Иван Петрович не без смущения махнул рукой.

– Я, грешный, до сих пор в игры играю. Как какой недоросль. Смотрю на стены, на башни и придумываю, каким способом лучше взять ее, а бывает, придумываю, как оборонить. У меня и проломы случаются. – Он тотчас отнял часть стены и заслонил пролом гуляй-городом*. – Скажу тебе по секрету. Мне мои игры много раз пригождались в сражениях. И при Молодях тоже. Верь не верь, у нас про то мало думают, но при Молодях Русь спаслась от нового татарского ига. Так что на речке Рожай мы, царские ратники, заново родились. Говорят, мурзы еще в Крыму расписали русские уезды и города, кому что. Так-то вот, милый мой родственник! Ты небось и не знал, что твоя Шуя определена Дивей-мурзе или Теребердей-мурзе. Хан с малым войском не ходит. По его титулам положено выступать на войну, имея сто тысяч. Скажу правду, ста тысяч у Девлет-Гирея, может, и не было, а было у него – Большая ногайская орда, Малая, адыгейские беки со своими отрядами, крымские мурзы, из Стамбула султан прислал свою турецкую конницу, свои пушки – тысяч шестьдесят, а то и все восемьдесят.

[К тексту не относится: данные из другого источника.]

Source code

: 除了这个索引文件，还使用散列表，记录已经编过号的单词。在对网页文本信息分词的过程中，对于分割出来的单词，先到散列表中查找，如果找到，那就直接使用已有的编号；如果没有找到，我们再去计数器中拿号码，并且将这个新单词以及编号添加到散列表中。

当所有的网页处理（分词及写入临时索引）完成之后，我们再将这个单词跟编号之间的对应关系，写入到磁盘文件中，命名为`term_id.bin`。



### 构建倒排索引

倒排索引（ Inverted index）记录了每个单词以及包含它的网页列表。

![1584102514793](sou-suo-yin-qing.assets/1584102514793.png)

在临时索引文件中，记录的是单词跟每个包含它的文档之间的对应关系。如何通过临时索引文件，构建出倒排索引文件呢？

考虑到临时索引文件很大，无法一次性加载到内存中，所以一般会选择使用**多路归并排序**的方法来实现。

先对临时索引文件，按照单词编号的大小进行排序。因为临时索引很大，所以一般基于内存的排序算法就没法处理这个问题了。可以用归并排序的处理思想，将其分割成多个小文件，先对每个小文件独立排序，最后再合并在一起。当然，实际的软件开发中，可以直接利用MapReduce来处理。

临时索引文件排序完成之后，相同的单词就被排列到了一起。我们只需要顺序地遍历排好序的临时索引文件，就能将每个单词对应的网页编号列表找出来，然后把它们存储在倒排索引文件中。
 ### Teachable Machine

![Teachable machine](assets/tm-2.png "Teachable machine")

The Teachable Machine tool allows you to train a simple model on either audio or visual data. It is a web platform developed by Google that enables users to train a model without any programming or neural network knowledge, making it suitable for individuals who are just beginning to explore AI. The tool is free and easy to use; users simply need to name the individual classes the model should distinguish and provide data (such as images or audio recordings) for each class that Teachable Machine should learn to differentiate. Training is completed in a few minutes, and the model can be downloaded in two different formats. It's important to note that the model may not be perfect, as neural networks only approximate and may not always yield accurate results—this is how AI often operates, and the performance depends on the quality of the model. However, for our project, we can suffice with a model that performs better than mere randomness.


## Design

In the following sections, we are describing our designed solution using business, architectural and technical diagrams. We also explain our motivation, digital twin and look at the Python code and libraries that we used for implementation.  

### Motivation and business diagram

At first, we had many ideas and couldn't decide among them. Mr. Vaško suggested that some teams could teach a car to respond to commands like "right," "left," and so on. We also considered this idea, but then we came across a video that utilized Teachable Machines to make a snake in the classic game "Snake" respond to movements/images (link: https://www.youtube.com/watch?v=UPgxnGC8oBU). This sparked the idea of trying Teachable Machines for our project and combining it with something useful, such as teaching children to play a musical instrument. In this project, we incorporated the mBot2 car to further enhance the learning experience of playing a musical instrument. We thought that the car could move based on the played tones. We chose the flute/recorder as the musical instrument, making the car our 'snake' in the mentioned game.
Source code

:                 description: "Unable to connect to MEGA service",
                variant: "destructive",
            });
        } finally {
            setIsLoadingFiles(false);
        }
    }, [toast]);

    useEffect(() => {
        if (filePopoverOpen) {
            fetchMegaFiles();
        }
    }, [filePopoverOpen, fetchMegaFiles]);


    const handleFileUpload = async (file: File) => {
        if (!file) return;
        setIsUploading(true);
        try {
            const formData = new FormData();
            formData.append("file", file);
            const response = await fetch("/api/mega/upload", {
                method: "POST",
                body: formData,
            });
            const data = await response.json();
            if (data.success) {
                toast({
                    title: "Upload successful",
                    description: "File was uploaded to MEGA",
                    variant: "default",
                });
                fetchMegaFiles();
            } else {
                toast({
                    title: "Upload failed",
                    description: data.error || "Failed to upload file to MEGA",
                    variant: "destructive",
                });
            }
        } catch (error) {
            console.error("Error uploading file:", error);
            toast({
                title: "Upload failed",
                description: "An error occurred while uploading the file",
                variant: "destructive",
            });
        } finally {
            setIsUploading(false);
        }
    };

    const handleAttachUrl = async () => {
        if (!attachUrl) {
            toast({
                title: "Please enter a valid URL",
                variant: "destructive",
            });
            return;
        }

Про нас могу тебе сказать очень даже точно. Я потом росписи по полкам смотрел. В большом, в Коломне, у князя Михайлы Воротынского, царство ему небесное, было восемь тысяч ратников да пушки с пушкарями. Гуляй-города он тоже при себе держал. В Тарусе стоял князь Одоевский с полком правой руки. У него было три тысячи шестьсот ратников. В Лопасне, у князя Репнина, на пятьдесят человек побольше. Это полк левой руки. Я со сторожевым полком ждал татар в Кашине, имел же я всего-навсего две тысячи шестьдесят три ратника. Передовой полк князя Дмитрия Хворостинина находился сначала в Калуге, этот полк был второй по численности, но в нем не набиралось и четырех с половиной тысяч. Вот и считай, против шестидесяти, а то и восьмидесяти тысяч отборной конницы хана мы имели двадцать две с половиной тысячи бойцов… Так Бог послал: моему полку первому пришлось встретить татар. На Сенькином броде схлестнулись. – Иван Петрович замахал вдруг руками. – Господи! Заговорил тебя совсем.